→ **Исходный отрывок**
════════

Но дело в том, что артист в нем сильнее мыслителя, и артист рисует в Лаврецком, против воли мыслителя, да и слава Богу, вовсе не загнанного человека, а очерк чего-то оригинально живого. Намерение художника сделать Лаврецкого тюфяком, байбаком, тюленем – жертва, принесенная им идее загнанного типа, идее, до которой довело его «сожаление всего, чему он поклонялся»… Лаврецкий – тюфяк и тюлень только для женщин, подобных Варваре Павловне и Марье Дмитриевне, – но разве только и свету что в окошке? только и натур что натуры вышеупомянутые?.. Мне кажется вообще, что, находясь в несколько неясных отношениях к своему герою, к своему душевному типу, Тургенев опустил из виду некоторые отношения его к людям и неясно поставил другие… Как будто, кроме Лизы, не находилось и прежде никаких натур, способных и оценить и полюбить его, и, кроме Михалевича, лиц, которые понимали его не так, как m-r Эрнест и m-r Jules?.. Судя по его натуре, можно с достоверностью заключить противное, то есть по крайней мере то, что были женщины, которые любили его страстно, да, может быть, не соответствовали его идеалам. Ведь женщин два рода – два типа, – и стремления этих двух типов, между которыми есть, разумеется, множество средних терминов, диаметрально противоположны… А Тургенев – и это относится не к Лаврецкому только, а ко множеству образов, проходящих перед читателями в его повестях и рассказах, – так запуган блестящим типом, хищным типом, что другой тип представляется ему в виде загнанного, тщетно ищущего симпатий: много-много, что он дает ему в Лежневе – половинную, лимфатическую симпатию… В Лаврецком – и это уже огромный шаг вперед в нравственном процессе – тип переходит из загнанного в имеющий право гражданства, получает своего рода поэтическую оболочку, но все еще в отношениях к нему автора видно много неопределенности, непоследовательности.
2) Вследствие этого некоторые качества, свойственные Лаврецкому, Тургенев придает Паншину, и наоборот.

════════

→ **Собранные данные**
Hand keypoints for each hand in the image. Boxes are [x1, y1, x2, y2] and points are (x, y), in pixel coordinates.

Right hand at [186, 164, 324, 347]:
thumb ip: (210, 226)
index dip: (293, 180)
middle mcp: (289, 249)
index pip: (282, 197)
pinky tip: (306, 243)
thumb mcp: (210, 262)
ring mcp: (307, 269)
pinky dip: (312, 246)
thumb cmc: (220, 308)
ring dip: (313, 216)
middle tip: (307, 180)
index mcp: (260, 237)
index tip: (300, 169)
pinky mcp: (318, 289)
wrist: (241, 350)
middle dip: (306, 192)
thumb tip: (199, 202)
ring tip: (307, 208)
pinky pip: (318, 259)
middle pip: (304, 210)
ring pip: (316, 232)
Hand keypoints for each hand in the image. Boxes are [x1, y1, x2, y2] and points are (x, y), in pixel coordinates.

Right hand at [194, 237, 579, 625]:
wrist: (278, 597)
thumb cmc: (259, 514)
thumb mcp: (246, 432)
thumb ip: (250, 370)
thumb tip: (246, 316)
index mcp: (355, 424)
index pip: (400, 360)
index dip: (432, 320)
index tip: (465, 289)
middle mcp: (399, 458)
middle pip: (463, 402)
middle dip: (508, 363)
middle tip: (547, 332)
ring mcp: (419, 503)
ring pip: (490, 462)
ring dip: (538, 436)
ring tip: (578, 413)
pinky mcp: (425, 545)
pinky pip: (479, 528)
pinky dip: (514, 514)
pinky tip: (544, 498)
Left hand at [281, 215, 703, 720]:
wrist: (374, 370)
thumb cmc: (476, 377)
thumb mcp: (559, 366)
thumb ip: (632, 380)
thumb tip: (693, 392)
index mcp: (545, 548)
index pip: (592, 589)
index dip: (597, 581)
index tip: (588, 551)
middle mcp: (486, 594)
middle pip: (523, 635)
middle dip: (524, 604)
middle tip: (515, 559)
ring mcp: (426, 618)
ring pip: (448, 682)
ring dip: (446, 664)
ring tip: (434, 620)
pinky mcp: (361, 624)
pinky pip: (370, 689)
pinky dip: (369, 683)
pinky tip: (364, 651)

════════

→ **Задания для выполнения**
[a] Для каких женщин, согласно отрывку о Лаврецком, он является тюфяком и тюленем?
[b] Напишите продолжение отрывка о Лаврецком, начав сразу после его последнего предложения.
Строки получены из другого источника.

→ **Ответы по заданиям**
[a] Для женщин, подобных Варваре Павловне и Марье Дмитриевне.

[b]
Так, главным образом, он совершенно ложно ставит между ними фигуру старика музыканта Лемма, главную поверку чувства (не только изящного, но вообще чувства) в натуре того и другого. Дело в том, что холодная, внешняя даровитость Паншина, даровитость, которой все впечатления – заказные, сделанные, – на первый раз должна была непременно надуть старика немца. Ведь те веретьевские артистические черты, которые Тургенев придал Паншину, черты непосредственной даровитости, поэтического понимания, вовсе нейдут к нему: таким людям гораздо свойственнее заказные восторги Бетховеном и внешнее знание дела, с приличным толкованием о деле и даже с приличным исполнением. Все веретьевское скорее шло бы к Лаврецкому, разумеется, в меньшей степени, нежели развито оно Тургеневым в самом Веретьеве.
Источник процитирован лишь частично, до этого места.